I'm pretty pleased with how it turned out. I hope Jim will be, too. I hope it'll fit him. He's out of town this week, so I won't find out until the weekend. I'll try to get a pic of it on him.

Friday, May 04, 2007

New IK Arrived...

There's probably a special place in hell for those of us who do things like this to magazine pics, but hey, I'm willing to risk it.

There's not much a I truly love in this issue, but I usually feel that way about summer issues, so no surprise. Fall and Winter are really my seasons.

But I do LOVE LOVE LOVE Kate Gilbert's Syncopated Caps. There are a few other things I might like if I was young and thin. Or had a more femme sensibility. Those are projects like Shirley Paden's lace top that I admire as knitting but know I'd never make something like it, unless it was a gift for someone very near and dear to me.

I do think that they listened to input from readers about the new layout. Yes, the instructions are still at the back, but they now include the designer's name and a little blurb near the big photo.

Oh, and that short little white sweater? It would be cute if it was long enough. Or even if they styled it over a little black dress and the model wasn't acting like she wondered who shrunk her sweater in the wash.

(cough, sneeze, hack) Oh, Hi! (cough, cough)

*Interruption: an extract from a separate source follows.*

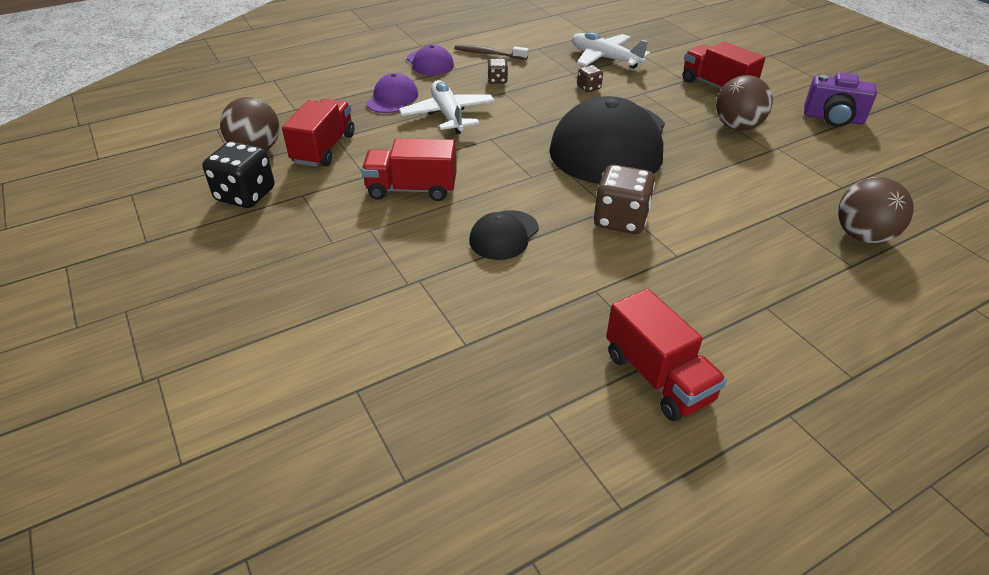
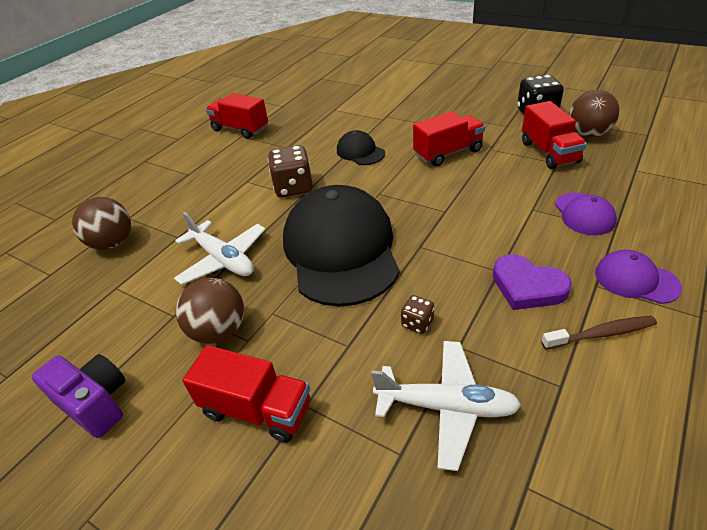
camera: 155 degrees right, 0 degrees up
(448, 115) = (510, 218): white plane -> white plane (223, 259)
(497, 80) = (527, 286): brown dice -> purple heart
(504, 235) = (360, 152): black cap -> black cap turned 45 degrees counterclockwise
(833, 119) = (95, 403): purple camera -> purple camera turned 45 degrees clockwise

We've been having a craptacular week here. The Little Emperor came home from school on Tuesday with goopy eyes, which wasn't too surprising, because kids in his class have been sharing that lately. Over the weekend, I started coming down with a cold which has hit me hard. You know how some colds just kind of slow you down a bit, but really, you go right on with life and it's no big deal? And others? The expression "It's just a cold," was not meant to describe those germs. I started with a four day sore throat and have coughing and sneezing and stuffy sinuses. My temp has fluctuated a bit, but stayed under 100, so it's not influenza. It's just a really obnoxious rhinovirus. I've been sleeping an extra four hours a day when I can and just dragging through the waking hours. Mr. SABLE took some days off, so I could rest while he did kid duty.

Yesterday I was feeling a bit better in the afternoon and I realized it was time for dandelion dyeing! I had two 100 gram skeins of Knit Picks Bare, in fingering weight saved for this.

I got a paler yellow this year than last, but I used proportionately less alum and cream of tartar to mordant the yarn and probably a lower proportion of dandelions, and I probably didn't let everything cook as long this year, either.

Still, it's nice yellow yarn; enough to be a major component of a fair isle garment.

Mr. SABLE is itching to try rhubarb next. We have a lot of that, too.